In fact, since Britain is blighted by massive underemployment and low pay, while the payments targeted do not relate to employment, the effect has been to penalise the working poor as well as those out of work. Three in five families affected have adults working.
As elsewhere, Conservative expertise at dividing working-class people — in this case through an updated version of the Victorians’ “deserving” and “undeserving” poor — has the effect of impoverishing people on both sides of the divide.
The two-child limit was a breakthrough for the Tories because it tore up the principle of equal treatment for all. Children in larger families would be deliberately deprived of support. It is a cruel policy and a discriminatory one.
Judges have admitted this, acknowledging that it disproportionately affects women, who make up 90 per cent of single-parent families. But they maintain that there is “an objective and reasonable justification” for the discrimination — that it serves to “protect the economic wellbeing of the country.”
It doesn’t, of course — the idea that child tax credits are a major economic problem is laughable.
Child Poverty Action Group deserves credit for fighting the case. But its belief that “the ultimate safeguard against discrimination … lies with our courts” is not one the left can afford to share.
Conservative-led governments since 2010 have reshaped the country politically. “Austerity” drove the transformation of the welfare state from a system designed to help those who need it into a punitive machine that subjects those relying on it to humiliation and abuse, while making access to assistance ever more burdensome.
Because of the political earthquakes since 2015, not least the Brexit vote and the handling of the pandemic, the huge damage done by the Conservative and Liberal Democrat coalition from 2010 is often forgotten. But its welfare “reforms” were barbaric, leading to suicides and even deaths from starvation.
The reaction to this descent into the gutter was partly responsible for Labour’s left turn from 2015 — the year that saw the party disgracefully abstain on the welfare cap in Parliament, but also the rise of Jeremy Corbyn and a return to combative, principled socialist politics.

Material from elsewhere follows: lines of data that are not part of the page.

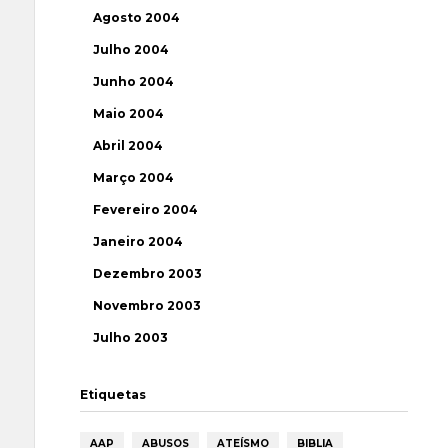
Agosto 2004
Julho 2004
Junho 2004
Maio 2004
Abril 2004
Março 2004
Fevereiro 2004
Janeiro 2004
Dezembro 2003
Novembro 2003
Julho 2003
Etiquetas
AAP
ABUSOS
ATEÍSMO
BIBLIA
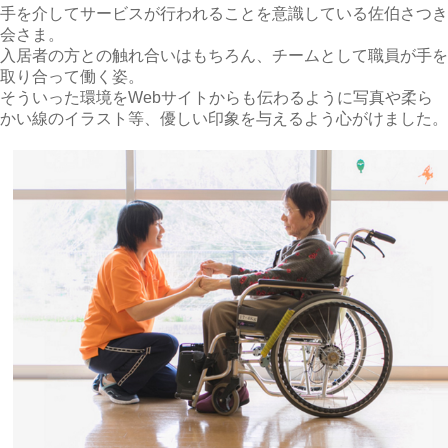
手を介してサービスが行われることを意識している佐伯さつき
会さま。
入居者の方との触れ合いはもちろん、チームとして職員が手を
取り合って働く姿。
そういった環境をWebサイトからも伝わるように写真や柔ら
かい線のイラスト等、優しい印象を与えるよう心がけました。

The Tories have abandoned the rhetoric of austerity, but there has been no let-up in attacks on the most vulnerable.
The fightback against this decade-long assault on working-class people cannot rely on the courts. It has to be based on mass campaigning that builds unity in the face of division. Labour showed how much potential such a fightback had with its huge membership increase and dramatic electoral advance from 2015-17.

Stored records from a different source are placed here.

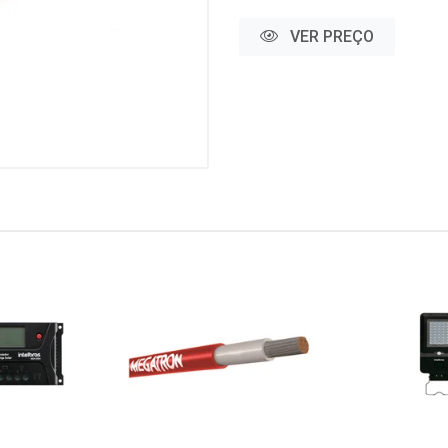
VER PREÇO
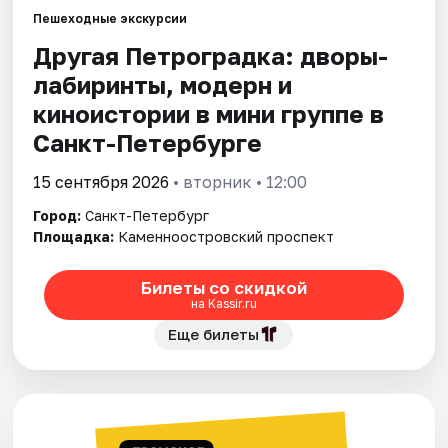
Пешеходные экскурсии
Другая Петроградка: дворы-
Города
лабиринты, модерн и
Площадки
киноистории в мини группе в
Санкт-Петербурге
Артисты
15 сентября 2026
• вторник • 12:00
Рейтинги
Город:
Санкт-Петербург
Площадка:
Каменноостровский проспект
Билеты со скидкой
на Kassir.ru
Еще билеты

The party has turned its back on that. Yet it remains committed, officially, to lifting the two-child limit and suspending the benefit cap.
Such commitments will mean nothing, however, if the party is not prepared to campaign on them. The pandemic — which exposed millions more people to the flimsiness of the so-called safety net — provides an opportunity to come out fighting.
Keir Starmer is unlikely to seize it. But there is no reason for the left to hold back.